● **Stated goal**: Copy out the lines of the records without any change, starting at the line that contains "genus: Cayaponia" and ending at the line that contains "scientific name: Andropogon glomeratus", with both of those lines included.

[Records supplied start]

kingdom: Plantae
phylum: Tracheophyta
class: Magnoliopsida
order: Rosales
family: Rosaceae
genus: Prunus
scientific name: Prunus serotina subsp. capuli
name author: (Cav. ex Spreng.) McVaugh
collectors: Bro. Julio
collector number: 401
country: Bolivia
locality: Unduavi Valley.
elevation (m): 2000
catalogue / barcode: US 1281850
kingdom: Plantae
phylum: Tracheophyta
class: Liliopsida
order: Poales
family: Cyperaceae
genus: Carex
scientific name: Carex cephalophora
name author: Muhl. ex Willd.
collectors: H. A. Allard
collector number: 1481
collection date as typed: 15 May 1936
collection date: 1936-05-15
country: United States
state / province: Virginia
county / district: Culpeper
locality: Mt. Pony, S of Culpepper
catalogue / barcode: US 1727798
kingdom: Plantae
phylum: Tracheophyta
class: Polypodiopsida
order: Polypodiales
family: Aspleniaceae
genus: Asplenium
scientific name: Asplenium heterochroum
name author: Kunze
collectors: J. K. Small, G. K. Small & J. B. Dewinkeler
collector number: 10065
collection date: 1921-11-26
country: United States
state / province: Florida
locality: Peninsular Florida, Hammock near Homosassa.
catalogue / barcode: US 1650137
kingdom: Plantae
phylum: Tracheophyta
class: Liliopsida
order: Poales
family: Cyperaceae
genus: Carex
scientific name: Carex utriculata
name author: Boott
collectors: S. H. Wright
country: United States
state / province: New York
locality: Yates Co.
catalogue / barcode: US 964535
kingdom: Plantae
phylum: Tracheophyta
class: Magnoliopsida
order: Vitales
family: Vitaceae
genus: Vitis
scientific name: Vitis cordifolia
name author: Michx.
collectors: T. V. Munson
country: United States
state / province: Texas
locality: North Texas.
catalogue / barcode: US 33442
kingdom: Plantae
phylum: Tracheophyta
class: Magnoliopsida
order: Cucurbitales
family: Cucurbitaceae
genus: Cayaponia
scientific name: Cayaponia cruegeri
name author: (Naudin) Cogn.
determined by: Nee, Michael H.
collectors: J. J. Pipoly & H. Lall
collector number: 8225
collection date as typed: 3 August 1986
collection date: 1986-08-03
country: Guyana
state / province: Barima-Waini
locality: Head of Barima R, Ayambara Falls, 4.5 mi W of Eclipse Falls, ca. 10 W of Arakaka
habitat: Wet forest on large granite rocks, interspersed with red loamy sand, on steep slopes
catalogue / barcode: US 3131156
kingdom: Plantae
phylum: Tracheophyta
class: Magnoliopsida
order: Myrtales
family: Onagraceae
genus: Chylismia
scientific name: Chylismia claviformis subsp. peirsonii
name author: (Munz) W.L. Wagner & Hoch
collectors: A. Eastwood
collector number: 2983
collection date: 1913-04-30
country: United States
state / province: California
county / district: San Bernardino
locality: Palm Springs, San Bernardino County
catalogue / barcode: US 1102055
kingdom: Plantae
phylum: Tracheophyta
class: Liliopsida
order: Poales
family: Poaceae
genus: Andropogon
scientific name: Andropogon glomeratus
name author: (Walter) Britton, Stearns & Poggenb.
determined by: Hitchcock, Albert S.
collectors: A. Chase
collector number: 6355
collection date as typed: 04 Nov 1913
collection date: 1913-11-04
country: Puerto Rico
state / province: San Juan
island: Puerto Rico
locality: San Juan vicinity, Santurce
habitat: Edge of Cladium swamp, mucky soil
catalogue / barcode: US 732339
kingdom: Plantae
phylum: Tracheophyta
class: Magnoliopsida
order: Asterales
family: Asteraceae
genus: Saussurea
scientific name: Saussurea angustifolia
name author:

[Records supplied end]

● **Output for this exercise**:
genus: Cayaponia
scientific name: Cayaponia cruegeri
name author: (Naudin) Cogn.
determined by: Nee, Michael H.
collectors: J. J. Pipoly & H. Lall
collector number: 8225
collection date as typed: 3 August 1986
collection date: 1986-08-03
country: Guyana
state / province: Barima-Waini
locality: Head of Barima R, Ayambara Falls, 4.5 mi W of Eclipse Falls, ca. 10 W of Arakaka
habitat: Wet forest on large granite rocks, interspersed with red loamy sand, on steep slopes
catalogue / barcode: US 3131156
kingdom: Plantae
phylum: Tracheophyta
class: Magnoliopsida
order: Myrtales
family: Onagraceae
genus: Chylismia
scientific name: Chylismia claviformis subsp. peirsonii
name author: (Munz) W.L. Wagner & Hoch
collectors: A. Eastwood
collector number: 2983
collection date: 1913-04-30
country: United States
state / province: California
county / district: San Bernardino
locality: Palm Springs, San Bernardino County
catalogue / barcode: US 1102055
kingdom: Plantae
phylum: Tracheophyta
class: Liliopsida
order: Poales
family: Poaceae
genus: Andropogon
scientific name: Andropogon glomeratus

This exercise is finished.